Au sein de cette dernière se détachent les multiples rééditions et traductions du De l’Emploi du temps, de Marc-Antoine Jullien de Paris, paru pour la première fois sous l’Empire en 1808, ou encore l’ouvrage du même nom publié en 1824 et rédigé cette fois par Madame de Genlis, la préceptrice des enfants du Duc d’Orléans, auteure de véritables best-sellers édifiants. L’un et l’autre s’accordent à enseigner l’importance d’une hygiène du temps, qui constitue en elle-même un devoir moral. La journée se voit ainsi découpée en tranches horaires équilibrées, et les jeunes gens sont invités à travailler, méditer, écrire, sans oublier de s’aérer à horaires fixes. Ces préconisations sont bien souvent assorties d’une invitation à se plier à un examen de conscience écrit qui ne se confond pas avec la pratique en vogue du journal intime. Si ce dernier respecte des codes spécifiques et s’adresse à un ami de cœur qui le lira pour pénétrer l’âme de son condisciple, les écrits que proposent les pédagogues sont, eux, destinés à une mère vigilante et s’apparentent davantage à un « mémorial journalier » des « actions, observations, lectures et pensées », comme le décrit Marc-Antoine Jullien de Paris.

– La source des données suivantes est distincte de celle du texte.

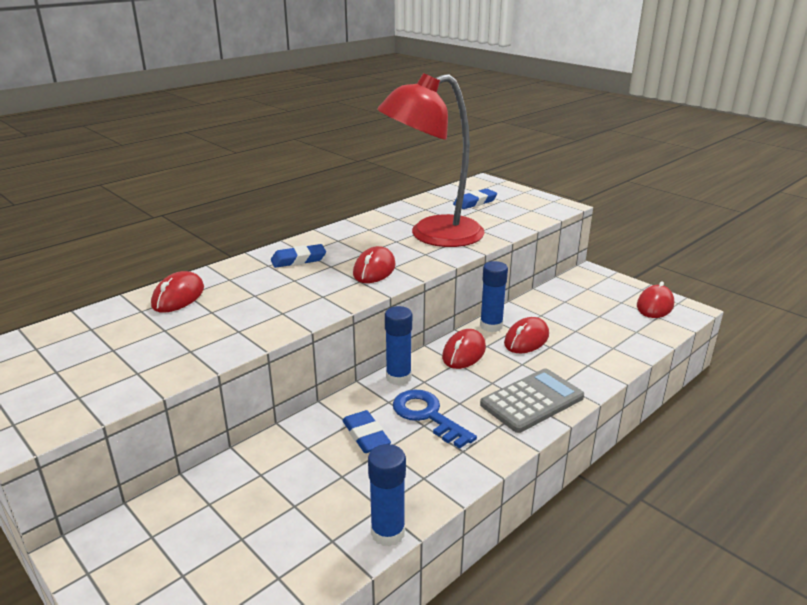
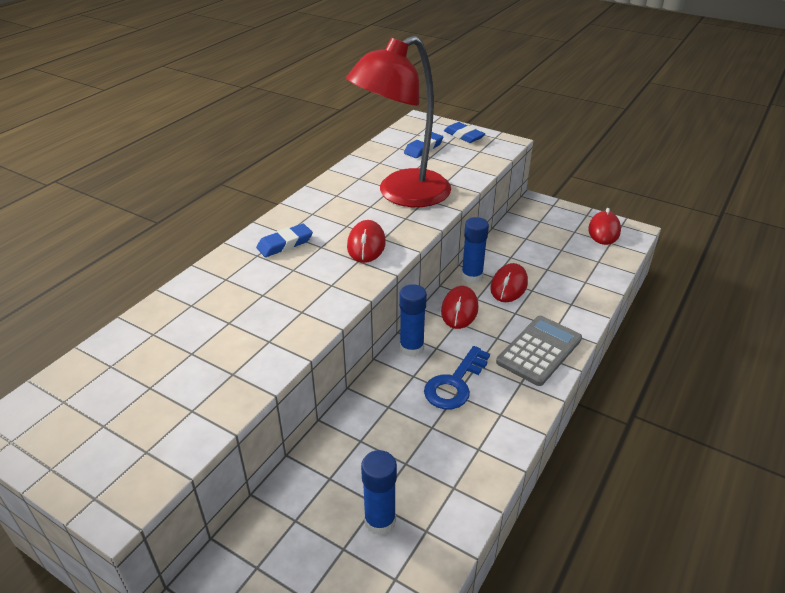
camera: 15 degrees left, 10 degrees up
(178, 297) = (184, 310): red mouse -> none
(366, 436) = (408, 416): blue eraser -> blue eraser (463, 136)
(388, 533) = (471, 511): blue glue stick -> blue glue stick (380, 521)
(427, 415) = (455, 384): blue key -> blue key turned 90 degrees counterclockwise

Les parents se saisissent de ces offres qui permettent d’étendre le contrôle et la contrainte sur leur progéniture. Alix de Lamartine, la mère du poète, rédige ainsi des emplois du temps à l’usage de ses enfants. Jeunes et moins jeunes gens se mettent dès lors à produire ce type d’écrits, à l’image d’Henri-Frédéric Amiel qui a laissé un journal intime en de multiples volumes où il recopie les divers emplois du temps qu’il compose et qui, bien sûr, ne fonctionnent jamais. Il y fait preuve d’une minutie extrême, découpant les journées en demi-heures, faisant alterner les moments d’étude aux moments de promenade, puis de méditation. Tout y est consigné : le temps consacré au déjeuner, à l’exercice, à la lecture, voire même aux visites amicales et à la conversation. Cette tentative drastique pour contrer sa pente insistante à ne rien faire est hélas relativement vaine. Quelques jours après avoir été composé, l’emploi du temps est déclaré caduc et remplacé par un autre, encore plus ambitieux, du fait de la culpabilité grandissante qui l’étreint.

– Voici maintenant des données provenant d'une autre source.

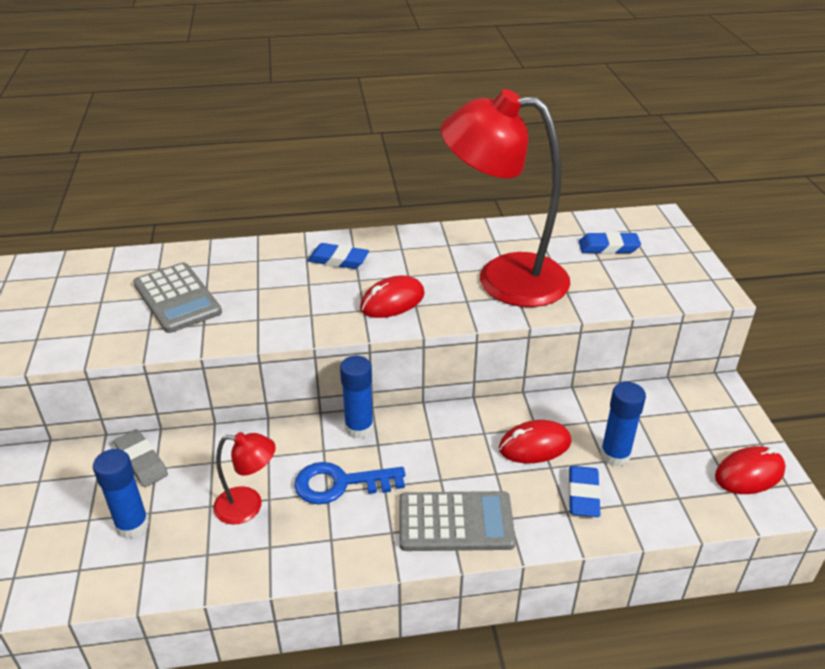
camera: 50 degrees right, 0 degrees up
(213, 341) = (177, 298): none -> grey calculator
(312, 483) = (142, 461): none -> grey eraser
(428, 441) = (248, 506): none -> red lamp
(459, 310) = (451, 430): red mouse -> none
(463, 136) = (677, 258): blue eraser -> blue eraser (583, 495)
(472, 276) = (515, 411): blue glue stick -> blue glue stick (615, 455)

Figure de l’impuissance, comme Boltanski l’a démontré, Henri-Frédéric Amiel est aussi celui dont le journal intime fera œuvre. Cette plainte douloureuse de ne pas parvenir à se mettre au travail et à bien occuper son temps devient ainsi la matière même de sa postérité. Il voulait devenir écrivain, il l’est devenu à sa manière, laissant plusieurs milliers de pages qui consignent autant son angoisse du temps qui passe, que son incapacité à s’ouvrir à la rencontre et au désir pour une femme. Masturbateur pénitent, enfermé dans sa solitude, il est de ceux qui éternisent le temps et se consument dans la contemplation de son écoulement comme dans l’autopunition révélatrice du choix qui est fait du dressage du corps et de l’âme plutôt que celui de la contingence de la rencontre. Il a néanmoins laissé avec son journal un témoignage irremplaçable sur la douleur qu’occasionne la jouissance des pensées comme principe inhibiteur de l’acte, et sur ses tentatives réitérées de dressage de son âme et de son corps. Ces derniers demeurent, envers et contre tout, rétifs à la règle ; et l’œuvre écrite, dont la matière est constituée par la glu de son impuissance, fait à ce titre figure de solution comme de dérision des ambitions des pédagogues en tout genre.